Today is the anniversary of my Gran’s birthday.  We were very close.  There really isn’t a day that goes by when I don’t think about her.  When she was alive we spoke nearly all the time, sometimes several times a day.  We talked about everything; the birds she had seen in her garden, the people who had come to visit, my latest romantic panic, but mainly we talked a lot about food, what she had baked that day, what we had eaten, what we were going to eat, who was coming for dinner and where we would seat them at the table.  On Christmas Day we often had 30 people for lunch.
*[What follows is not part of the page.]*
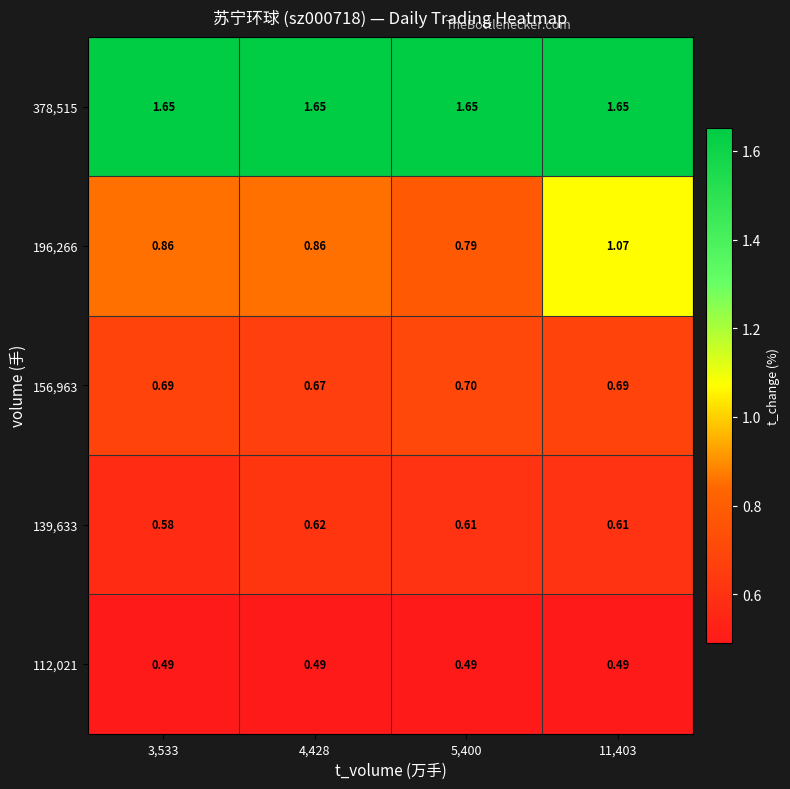

Is the value of 139,633 at 4,428 greater than the value of 196,266 at 5,400?

No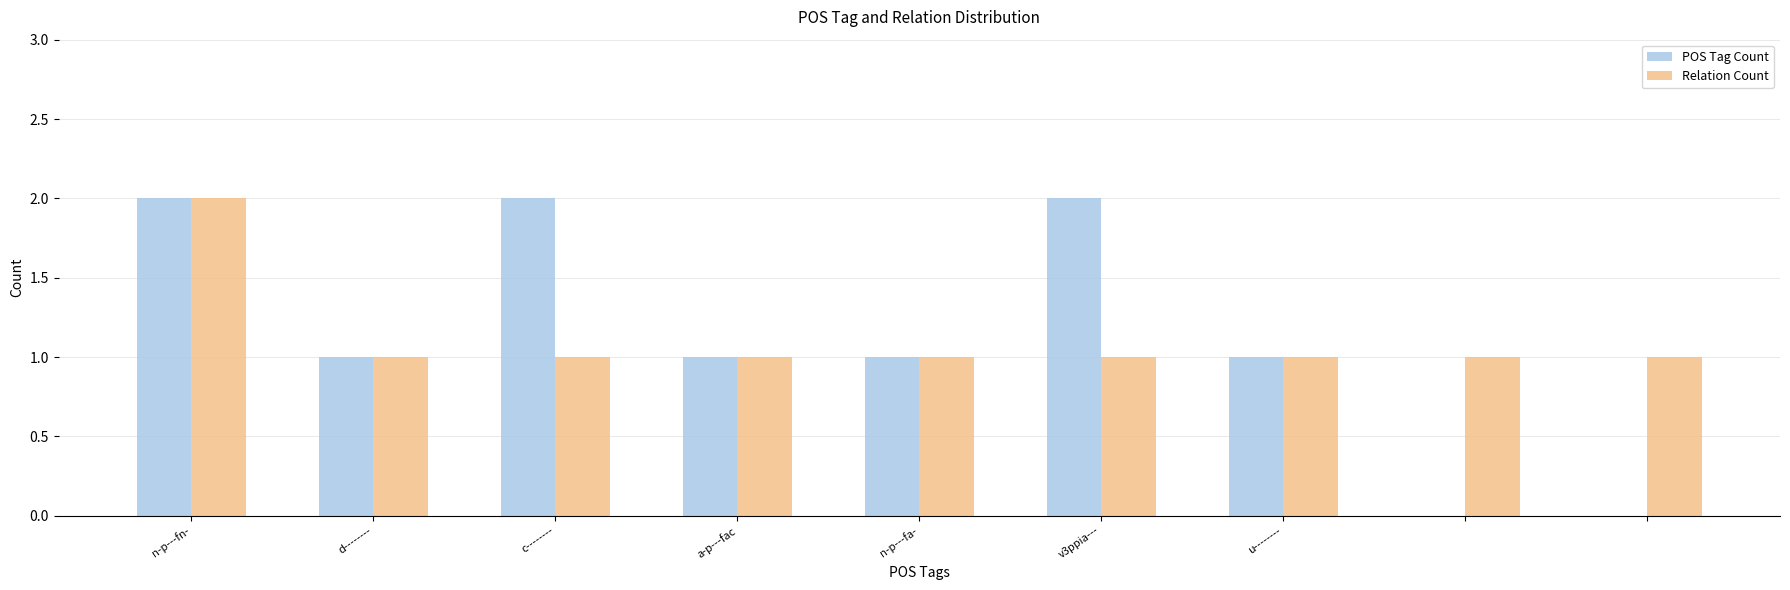

How many distinct data groups are displayed?

2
There was a lot of preparation to do the day before.

Nicky and her Gran one Christmas

Nicky and her Gran one Christmas

On Christmas Eve, for as long as I can remember Gran and I hung out together in the kitchen – cooking and listening to ‘Carols from Kings’.  She taught me how to make stuffing, and prepare the turkey, how to cross sprouts, and peel vegetables – leaving them in bowls of cold water with wedges of lemon so they didn’t go brown – how to boil and roast the ham, with a special clove, honey, cider mixture, and how to make trifle, and fruit puddings.  As we followed ancient handwritten recipes in our family cook books Gran shared stories with me from when she was a little girl.  Stories that have become a part of my history – like when her sister, my great aunt decided to make a Christmas cake under the dining room table complete with butter, fruit, flour and no bowl – you can imagine the mess – this story has entertained people for generations.  Today as I prepare the traditional Christmas dinner for my family, I remember these stories, all her little kitchen tricks, the carols we sang and the laughter we shared and the importance of a well-set table and a good placement.  My mind is full of marvellous memories.

This winter as you prepare for Christmas enjoy listening to the stories of the older generation; they have great tales to tell and when they pass their stories pass too.  Take time to listen, to make a memory, you won’t regret it.